**Work to complete**:
1: In the solar comment thread, which two materials does one commenter say appear in the drawing?
2: Retype the part of the solar comment thread starting at "Stephen N Russell" and ending at "something like that...".

**Page extract**:
⟨
Why does the PEC work especially well with the vanadium flow battery? Is there some good match of voltage or something? For that matter, why do you need the battery if the PEC stores energy itself? I assume it is a matter of how much energy it can hold, with the battery being charged once the PEC has reached capacity, but it would be nice to include these details. The fact that the vanadium flow battery is less energy dense than a lithium battery is not too important for a stationary applications like a home, assuming it is not ridiculously low energy density. The fact that it is nearly immune to temperature extremes means the batteries can be stored in wasted space in the attic.
Stephen N Russell
Mass produce & needed for these locales No Africa Hawaii Mexico India Vietnam Australia Brazil, Ecuador, Venezula, Peru, Chile US: CA NV HI AZ TX FL CO KS ID ND IL.
Awesome idea
NickTedesco
It truly is amazing to read about potential solar power breakthroughs. Hopefully this will be taken to market real soon. In the mean time, homeowners can save thousands of dollars over the long term by switching to solar.
Scott in California
These articles uncritically never mention the cost of materials. I see vanadium and platinum in the drawing, which means that this is a very expensive proposition, per watt of power output. I think the readers of GizMag are all "grown up". We can take it, if the article said, "The cost of materials (Vanadium and Platinum) was $10 to output .01 watt-hour of energy. Researchers hope to improve it to one cent per watt-hour" or something like that...
⟩
**Dataset content**:
⟨
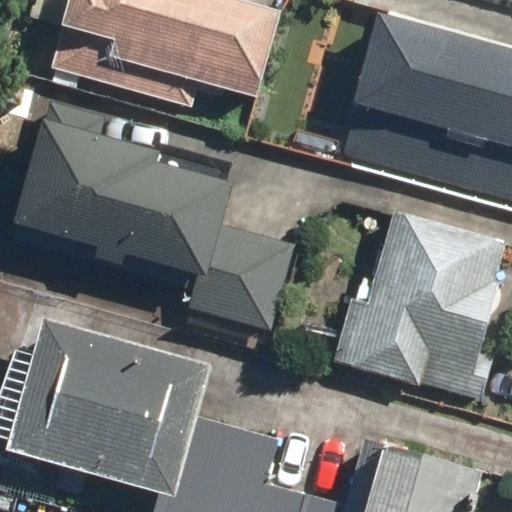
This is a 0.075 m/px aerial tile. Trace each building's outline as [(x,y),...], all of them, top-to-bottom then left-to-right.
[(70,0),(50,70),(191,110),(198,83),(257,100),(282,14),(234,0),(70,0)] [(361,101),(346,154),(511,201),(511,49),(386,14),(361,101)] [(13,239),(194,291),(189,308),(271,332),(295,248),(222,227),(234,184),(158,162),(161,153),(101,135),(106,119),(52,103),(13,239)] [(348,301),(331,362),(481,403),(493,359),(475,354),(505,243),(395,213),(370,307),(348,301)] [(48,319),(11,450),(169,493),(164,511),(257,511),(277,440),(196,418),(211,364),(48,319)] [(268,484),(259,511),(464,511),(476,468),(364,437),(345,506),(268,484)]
⟩
⟨
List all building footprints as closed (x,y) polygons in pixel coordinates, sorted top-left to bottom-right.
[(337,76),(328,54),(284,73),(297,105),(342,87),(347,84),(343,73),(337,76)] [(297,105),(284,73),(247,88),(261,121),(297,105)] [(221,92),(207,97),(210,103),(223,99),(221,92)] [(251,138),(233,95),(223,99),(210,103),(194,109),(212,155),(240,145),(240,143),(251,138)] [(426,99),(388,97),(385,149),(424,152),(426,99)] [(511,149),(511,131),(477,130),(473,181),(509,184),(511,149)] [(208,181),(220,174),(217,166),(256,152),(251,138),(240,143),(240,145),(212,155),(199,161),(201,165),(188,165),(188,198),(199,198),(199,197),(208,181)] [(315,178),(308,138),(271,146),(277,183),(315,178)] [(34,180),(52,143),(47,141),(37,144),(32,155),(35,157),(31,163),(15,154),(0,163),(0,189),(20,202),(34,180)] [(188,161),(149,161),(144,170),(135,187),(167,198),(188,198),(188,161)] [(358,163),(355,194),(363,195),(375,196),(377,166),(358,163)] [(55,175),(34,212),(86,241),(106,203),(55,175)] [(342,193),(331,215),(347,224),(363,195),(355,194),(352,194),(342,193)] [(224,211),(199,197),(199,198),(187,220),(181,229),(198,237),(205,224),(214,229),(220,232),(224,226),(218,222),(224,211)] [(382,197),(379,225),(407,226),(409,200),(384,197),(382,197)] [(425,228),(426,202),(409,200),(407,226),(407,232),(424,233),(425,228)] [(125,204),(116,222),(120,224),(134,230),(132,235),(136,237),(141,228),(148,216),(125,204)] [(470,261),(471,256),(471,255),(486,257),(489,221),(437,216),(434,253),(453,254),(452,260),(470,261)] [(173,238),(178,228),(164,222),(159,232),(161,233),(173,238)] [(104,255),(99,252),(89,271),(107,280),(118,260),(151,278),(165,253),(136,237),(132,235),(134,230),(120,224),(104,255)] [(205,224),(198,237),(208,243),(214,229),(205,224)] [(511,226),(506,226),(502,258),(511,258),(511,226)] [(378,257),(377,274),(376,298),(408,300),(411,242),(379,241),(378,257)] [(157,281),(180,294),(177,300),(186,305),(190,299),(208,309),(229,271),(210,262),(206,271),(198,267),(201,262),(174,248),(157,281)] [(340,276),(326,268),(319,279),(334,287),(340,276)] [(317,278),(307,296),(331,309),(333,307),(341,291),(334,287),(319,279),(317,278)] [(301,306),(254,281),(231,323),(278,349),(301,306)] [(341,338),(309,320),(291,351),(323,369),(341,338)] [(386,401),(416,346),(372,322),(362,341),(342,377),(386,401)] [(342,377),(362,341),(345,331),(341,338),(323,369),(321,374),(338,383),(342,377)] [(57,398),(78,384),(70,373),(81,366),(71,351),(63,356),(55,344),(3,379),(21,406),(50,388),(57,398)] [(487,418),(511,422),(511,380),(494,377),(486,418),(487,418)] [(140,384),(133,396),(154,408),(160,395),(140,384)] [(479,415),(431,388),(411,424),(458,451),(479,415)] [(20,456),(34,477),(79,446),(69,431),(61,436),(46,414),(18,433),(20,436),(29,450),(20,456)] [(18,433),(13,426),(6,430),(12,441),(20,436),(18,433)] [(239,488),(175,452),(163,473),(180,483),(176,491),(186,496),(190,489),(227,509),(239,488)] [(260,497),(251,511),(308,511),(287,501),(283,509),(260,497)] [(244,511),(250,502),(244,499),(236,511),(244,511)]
⟩
**Responses to the exercise**:
1: Vanadium and platinum.

2:
Stephen N Russell
Mass produce & needed for these locales No Africa Hawaii Mexico India Vietnam Australia Brazil, Ecuador, Venezula, Peru, Chile US: CA NV HI AZ TX FL CO KS ID ND IL.
Awesome idea
NickTedesco
It truly is amazing to read about potential solar power breakthroughs. Hopefully this will be taken to market real soon. In the mean time, homeowners can save thousands of dollars over the long term by switching to solar.
Scott in California
These articles uncritically never mention the cost of materials. I see vanadium and platinum in the drawing, which means that this is a very expensive proposition, per watt of power output. I think the readers of GizMag are all "grown up". We can take it, if the article said, "The cost of materials (Vanadium and Platinum) was $10 to output .01 watt-hour of energy. Researchers hope to improve it to one cent per watt-hour" or something like that...